§ Task description
Below are records; output exactly the lines from the one with "27: (488, 107, 0.88)" through their final line.
┌──
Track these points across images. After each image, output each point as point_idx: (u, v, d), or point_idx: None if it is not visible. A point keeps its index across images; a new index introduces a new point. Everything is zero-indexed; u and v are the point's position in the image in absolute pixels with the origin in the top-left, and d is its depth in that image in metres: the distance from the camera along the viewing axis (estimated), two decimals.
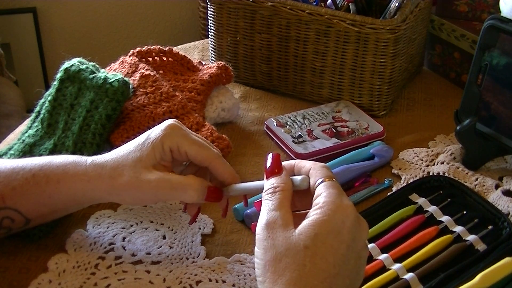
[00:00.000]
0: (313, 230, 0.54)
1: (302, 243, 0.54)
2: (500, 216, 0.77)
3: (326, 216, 0.55)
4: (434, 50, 1.14)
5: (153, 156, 0.68)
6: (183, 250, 0.74)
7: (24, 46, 2.30)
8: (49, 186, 0.69)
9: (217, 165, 0.69)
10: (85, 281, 0.70)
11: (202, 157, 0.69)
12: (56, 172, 0.69)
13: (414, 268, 0.72)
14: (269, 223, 0.56)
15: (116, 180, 0.68)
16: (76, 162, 0.70)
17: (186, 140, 0.68)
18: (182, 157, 0.69)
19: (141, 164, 0.67)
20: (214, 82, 0.97)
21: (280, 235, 0.55)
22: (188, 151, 0.68)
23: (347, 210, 0.56)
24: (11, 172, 0.69)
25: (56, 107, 0.87)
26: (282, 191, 0.59)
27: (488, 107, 0.88)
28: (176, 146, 0.68)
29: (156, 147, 0.68)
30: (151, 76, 0.93)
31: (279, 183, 0.59)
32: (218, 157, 0.69)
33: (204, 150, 0.69)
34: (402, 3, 0.99)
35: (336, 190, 0.57)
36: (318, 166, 0.60)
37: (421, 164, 0.91)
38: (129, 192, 0.68)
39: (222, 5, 1.06)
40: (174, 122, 0.70)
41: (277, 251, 0.54)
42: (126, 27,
└──
§ Response below
27: (488, 107, 0.88)
28: (176, 146, 0.68)
29: (156, 147, 0.68)
30: (151, 76, 0.93)
31: (279, 183, 0.59)
32: (218, 157, 0.69)
33: (204, 150, 0.69)
34: (402, 3, 0.99)
35: (336, 190, 0.57)
36: (318, 166, 0.60)
37: (421, 164, 0.91)
38: (129, 192, 0.68)
39: (222, 5, 1.06)
40: (174, 122, 0.70)
41: (277, 251, 0.54)
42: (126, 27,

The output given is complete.